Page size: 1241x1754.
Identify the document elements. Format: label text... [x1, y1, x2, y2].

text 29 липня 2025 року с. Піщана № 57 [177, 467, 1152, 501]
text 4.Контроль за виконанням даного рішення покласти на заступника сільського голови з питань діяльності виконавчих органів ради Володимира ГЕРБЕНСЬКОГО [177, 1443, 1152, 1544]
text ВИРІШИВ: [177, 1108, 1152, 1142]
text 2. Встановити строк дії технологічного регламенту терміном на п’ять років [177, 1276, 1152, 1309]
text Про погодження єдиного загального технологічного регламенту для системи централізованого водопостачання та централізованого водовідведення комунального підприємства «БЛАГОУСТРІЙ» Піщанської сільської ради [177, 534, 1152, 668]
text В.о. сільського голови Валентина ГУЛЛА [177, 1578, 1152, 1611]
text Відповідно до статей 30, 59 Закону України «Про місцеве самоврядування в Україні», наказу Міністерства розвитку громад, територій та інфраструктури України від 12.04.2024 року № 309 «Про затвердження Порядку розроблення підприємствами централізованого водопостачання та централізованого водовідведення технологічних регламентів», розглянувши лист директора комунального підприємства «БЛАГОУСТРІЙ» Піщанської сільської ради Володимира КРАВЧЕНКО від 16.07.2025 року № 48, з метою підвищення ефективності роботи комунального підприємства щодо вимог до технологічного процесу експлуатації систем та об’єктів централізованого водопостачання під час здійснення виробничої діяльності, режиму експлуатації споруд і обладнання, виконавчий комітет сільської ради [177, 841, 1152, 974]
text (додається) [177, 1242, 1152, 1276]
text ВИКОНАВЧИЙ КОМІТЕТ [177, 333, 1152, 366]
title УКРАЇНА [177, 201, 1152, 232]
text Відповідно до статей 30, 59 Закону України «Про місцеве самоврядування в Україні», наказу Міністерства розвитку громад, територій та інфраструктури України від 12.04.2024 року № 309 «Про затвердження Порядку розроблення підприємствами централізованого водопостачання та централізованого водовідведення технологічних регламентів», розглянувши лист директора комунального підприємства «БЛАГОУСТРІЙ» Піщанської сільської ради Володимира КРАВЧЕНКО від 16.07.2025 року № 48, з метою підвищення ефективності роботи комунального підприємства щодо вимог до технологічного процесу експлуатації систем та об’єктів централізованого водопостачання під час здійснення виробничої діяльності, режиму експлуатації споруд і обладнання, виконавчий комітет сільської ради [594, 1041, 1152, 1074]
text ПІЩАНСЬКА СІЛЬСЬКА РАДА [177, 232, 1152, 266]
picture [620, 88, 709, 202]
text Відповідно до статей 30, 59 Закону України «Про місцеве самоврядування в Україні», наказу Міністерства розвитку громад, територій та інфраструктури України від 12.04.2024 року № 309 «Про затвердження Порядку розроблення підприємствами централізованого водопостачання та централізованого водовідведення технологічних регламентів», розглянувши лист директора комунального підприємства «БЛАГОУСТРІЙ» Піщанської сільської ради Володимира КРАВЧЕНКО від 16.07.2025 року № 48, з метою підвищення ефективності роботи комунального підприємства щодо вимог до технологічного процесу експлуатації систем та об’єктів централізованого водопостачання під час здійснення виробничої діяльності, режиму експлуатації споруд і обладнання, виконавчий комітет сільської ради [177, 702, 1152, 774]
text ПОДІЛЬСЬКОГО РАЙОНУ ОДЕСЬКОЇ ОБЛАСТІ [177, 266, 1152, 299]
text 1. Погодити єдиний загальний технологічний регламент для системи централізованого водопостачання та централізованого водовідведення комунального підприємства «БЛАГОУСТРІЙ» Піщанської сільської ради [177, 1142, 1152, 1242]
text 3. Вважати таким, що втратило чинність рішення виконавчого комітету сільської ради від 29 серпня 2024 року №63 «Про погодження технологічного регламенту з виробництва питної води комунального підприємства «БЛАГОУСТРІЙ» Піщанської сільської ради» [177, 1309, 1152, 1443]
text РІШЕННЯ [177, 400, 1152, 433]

** Requirement **
An exact repeat of all the entries above is required.

** Solution **
Page size: 1241x1754.
Identify the document elements. Format: label text... [x1, y1, x2, y2].

text 29 липня 2025 року с. Піщана № 57 [177, 467, 1152, 501]
text 4.Контроль за виконанням даного рішення покласти на заступника сільського голови з питань діяльності виконавчих органів ради Володимира ГЕРБЕНСЬКОГО [177, 1443, 1152, 1544]
text ВИРІШИВ: [177, 1108, 1152, 1142]
text 2. Встановити строк дії технологічного регламенту терміном на п’ять років [177, 1276, 1152, 1309]
text Про погодження єдиного загального технологічного регламенту для системи централізованого водопостачання та централізованого водовідведення комунального підприємства «БЛАГОУСТРІЙ» Піщанської сільської ради [177, 534, 1152, 668]
text В.о. сільського голови Валентина ГУЛЛА [177, 1578, 1152, 1611]
text Відповідно до статей 30, 59 Закону України «Про місцеве самоврядування в Україні», наказу Міністерства розвитку громад, територій та інфраструктури України від 12.04.2024 року № 309 «Про затвердження Порядку розроблення підприємствами централізованого водопостачання та централізованого водовідведення технологічних регламентів», розглянувши лист директора комунального підприємства «БЛАГОУСТРІЙ» Піщанської сільської ради Володимира КРАВЧЕНКО від 16.07.2025 року № 48, з метою підвищення ефективності роботи комунального підприємства щодо вимог до технологічного процесу експлуатації систем та об’єктів централізованого водопостачання під час здійснення виробничої діяльності, режиму експлуатації споруд і обладнання, виконавчий комітет сільської ради [177, 841, 1152, 974]
text (додається) [177, 1242, 1152, 1276]
text ВИКОНАВЧИЙ КОМІТЕТ [177, 333, 1152, 366]
title УКРАЇНА [177, 201, 1152, 232]
text Відповідно до статей 30, 59 Закону України «Про місцеве самоврядування в Україні», наказу Міністерства розвитку громад, територій та інфраструктури України від 12.04.2024 року № 309 «Про затвердження Порядку розроблення підприємствами централізованого водопостачання та централізованого водовідведення технологічних регламентів», розглянувши лист директора комунального підприємства «БЛАГОУСТРІЙ» Піщанської сільської ради Володимира КРАВЧЕНКО від 16.07.2025 року № 48, з метою підвищення ефективності роботи комунального підприємства щодо вимог до технологічного процесу експлуатації систем та об’єктів централізованого водопостачання під час здійснення виробничої діяльності, режиму експлуатації споруд і обладнання, виконавчий комітет сільської ради [594, 1041, 1152, 1074]
text ПІЩАНСЬКА СІЛЬСЬКА РАДА [177, 232, 1152, 266]
picture [620, 88, 709, 202]
text Відповідно до статей 30, 59 Закону України «Про місцеве самоврядування в Україні», наказу Міністерства розвитку громад, територій та інфраструктури України від 12.04.2024 року № 309 «Про затвердження Порядку розроблення підприємствами централізованого водопостачання та централізованого водовідведення технологічних регламентів», розглянувши лист директора комунального підприємства «БЛАГОУСТРІЙ» Піщанської сільської ради Володимира КРАВЧЕНКО від 16.07.2025 року № 48, з метою підвищення ефективності роботи комунального підприємства щодо вимог до технологічного процесу експлуатації систем та об’єктів централізованого водопостачання під час здійснення виробничої діяльності, режиму експлуатації споруд і обладнання, виконавчий комітет сільської ради [177, 702, 1152, 774]
text ПОДІЛЬСЬКОГО РАЙОНУ ОДЕСЬКОЇ ОБЛАСТІ [177, 266, 1152, 299]
text 1. Погодити єдиний загальний технологічний регламент для системи централізованого водопостачання та централізованого водовідведення комунального підприємства «БЛАГОУСТРІЙ» Піщанської сільської ради [177, 1142, 1152, 1242]
text 3. Вважати таким, що втратило чинність рішення виконавчого комітету сільської ради від 29 серпня 2024 року №63 «Про погодження технологічного регламенту з виробництва питної води комунального підприємства «БЛАГОУСТРІЙ» Піщанської сільської ради» [177, 1309, 1152, 1443]
text РІШЕННЯ [177, 400, 1152, 433]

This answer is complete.